───── Input material
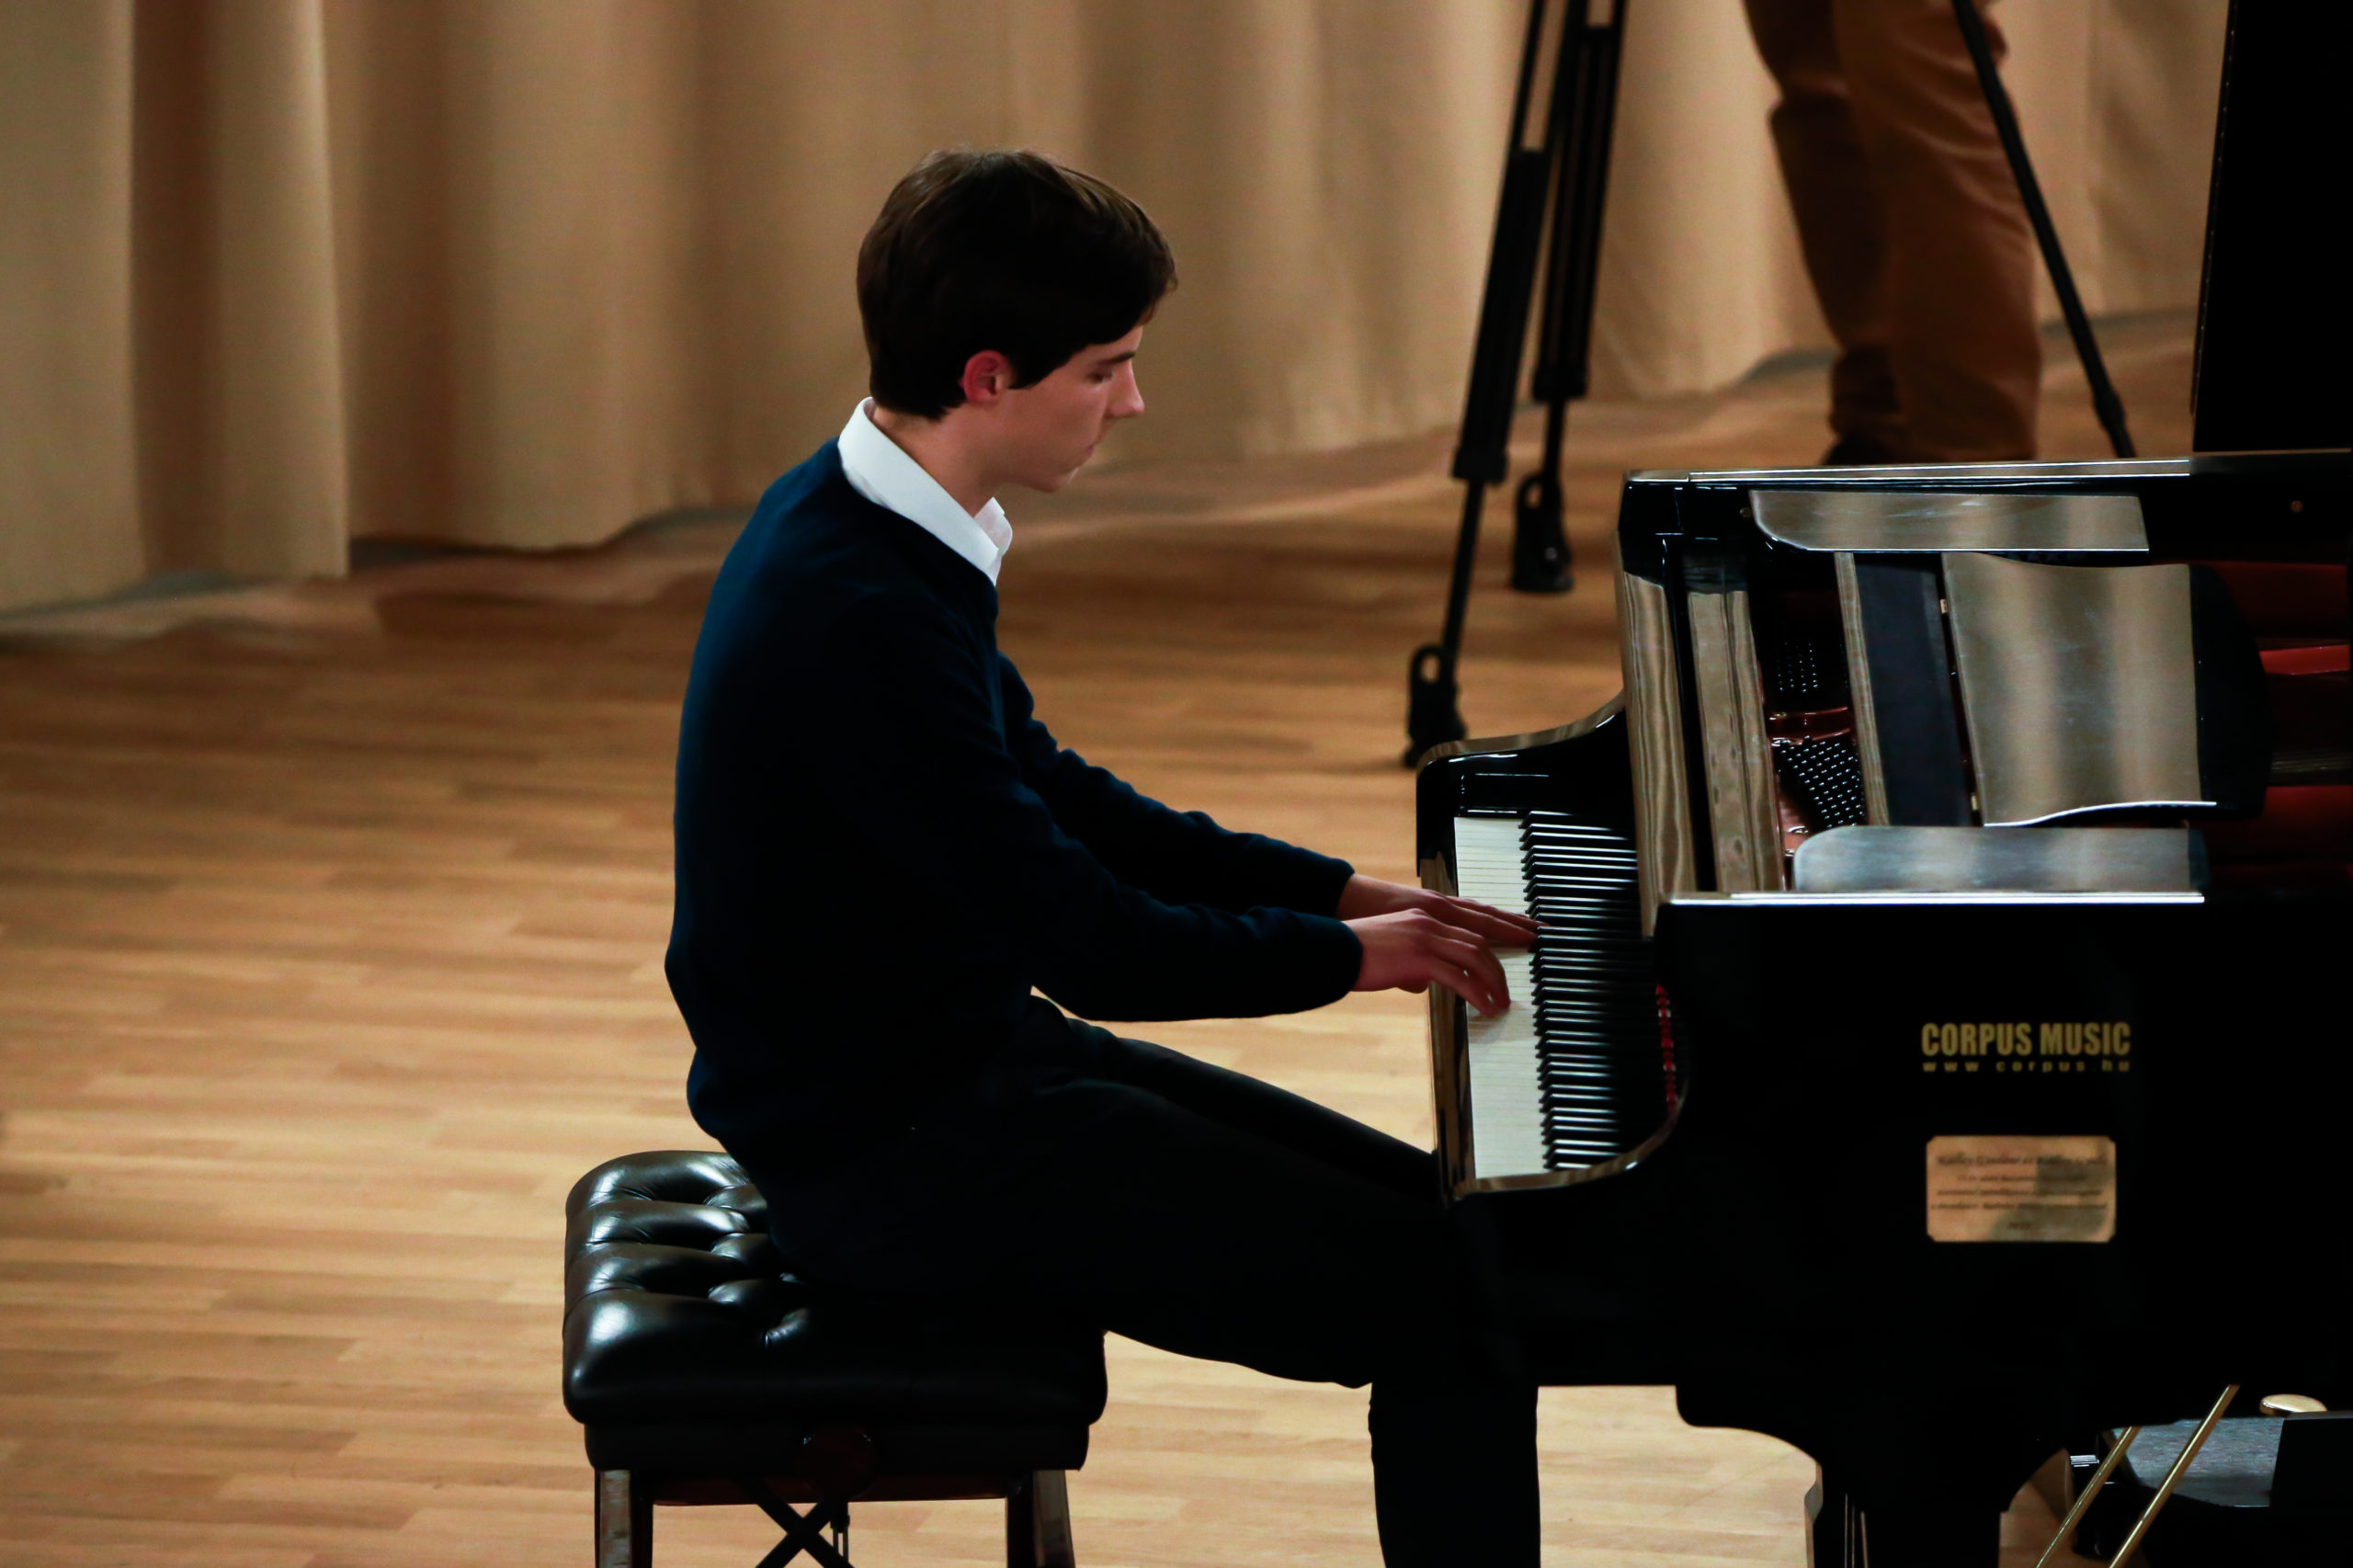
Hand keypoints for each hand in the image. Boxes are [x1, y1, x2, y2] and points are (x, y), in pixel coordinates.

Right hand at [1338, 876, 1538, 1018]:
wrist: (1331, 949)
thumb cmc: (1354, 955)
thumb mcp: (1390, 955)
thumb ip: (1410, 965)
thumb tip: (1421, 982)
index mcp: (1424, 917)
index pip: (1470, 925)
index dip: (1497, 936)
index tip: (1517, 944)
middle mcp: (1430, 922)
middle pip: (1479, 941)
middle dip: (1500, 965)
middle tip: (1509, 988)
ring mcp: (1426, 938)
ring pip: (1476, 956)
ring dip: (1494, 981)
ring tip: (1501, 1003)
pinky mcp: (1420, 958)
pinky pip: (1460, 978)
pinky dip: (1478, 994)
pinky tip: (1485, 1008)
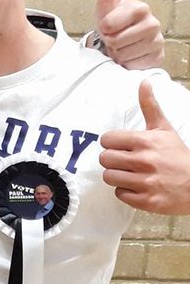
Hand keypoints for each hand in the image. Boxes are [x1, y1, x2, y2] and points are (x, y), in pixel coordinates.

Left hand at [94, 0, 162, 69]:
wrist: (121, 38)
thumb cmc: (113, 17)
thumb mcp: (108, 0)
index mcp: (142, 9)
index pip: (110, 25)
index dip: (103, 27)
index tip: (107, 24)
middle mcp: (154, 24)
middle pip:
──────────
> **Problem description**: All lines holding the word "pinky" must be found in the listing and copied.

> **Exercise answer**:
pinky mcp: (1420, 958)
pinky pip: (1460, 978)
pinky dip: (1478, 994)
pinky tip: (1485, 1008)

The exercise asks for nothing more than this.